Hi all,
This was posted originally on r-sig-mixed-models, but I thought I
would post here as well as it might be of more general interest.
With a colleague, I have been trying to implement the Conditional AIC
described by Vaida and Blanchard 2005 Biometrika, "Conditional Akaike
information for mixed-effects models". This quantity is derived in a
way analogous to the AIC, but is appropriate for scenarios where one
is interested in the particular coefficient estimates for individual
random effects.
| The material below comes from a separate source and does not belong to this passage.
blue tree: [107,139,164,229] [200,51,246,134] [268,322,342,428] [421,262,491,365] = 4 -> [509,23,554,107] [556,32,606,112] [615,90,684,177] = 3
The formula for the asymptotic CAIC is given as
-2*log(likelihood of observed values, conditional on ML estimates of
fixed effects and empirical Bayes estimates of random effects) + 2*K
where K = rho + 1, and rho = "effective degrees of freedom" = trace
of the hat matrix mapping predicted values onto observed values.
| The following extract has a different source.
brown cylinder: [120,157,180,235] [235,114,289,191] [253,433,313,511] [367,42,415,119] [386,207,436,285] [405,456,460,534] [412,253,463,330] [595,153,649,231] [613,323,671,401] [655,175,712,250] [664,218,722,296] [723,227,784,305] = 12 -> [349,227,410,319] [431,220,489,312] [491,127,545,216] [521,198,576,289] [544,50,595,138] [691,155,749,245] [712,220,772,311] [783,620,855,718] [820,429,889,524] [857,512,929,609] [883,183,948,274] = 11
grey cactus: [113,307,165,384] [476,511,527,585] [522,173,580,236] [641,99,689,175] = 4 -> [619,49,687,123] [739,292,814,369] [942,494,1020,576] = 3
After some thinking and some off-list advice, we have decided that
appropriate code for CAIC is
CAIC <- function(model) {
sigma <- attr(VarCorr(model), 'sc')
observed <- attr(model, 'y')
predicted <- fitted(model)
cond.loglik <- sum(dnorm(observed, predicted, sigma, log=TRUE))
rho <- hatTrace(model)
p <- length(fixef(model))
N <- nrow(attr(model, 'X'))
K.corr <- N*(N-p-1)*(rho+1)/((N-p)*(N-p-2)) + N*(p+1)/((N-p)*(N-p-2))
CAIC <- -2*cond.loglik + 2*K.corr
return(CAIC)
}
where K.corr is the finite-sample correction for K, for ML model fits.
I am posting this so that 1) This code can be of use to any other
souls in the statistical wilderness trying to do model selection with
mixed models, and 2) So that wiser minds can point out any errors in
our approach.
Thanks,
Kyle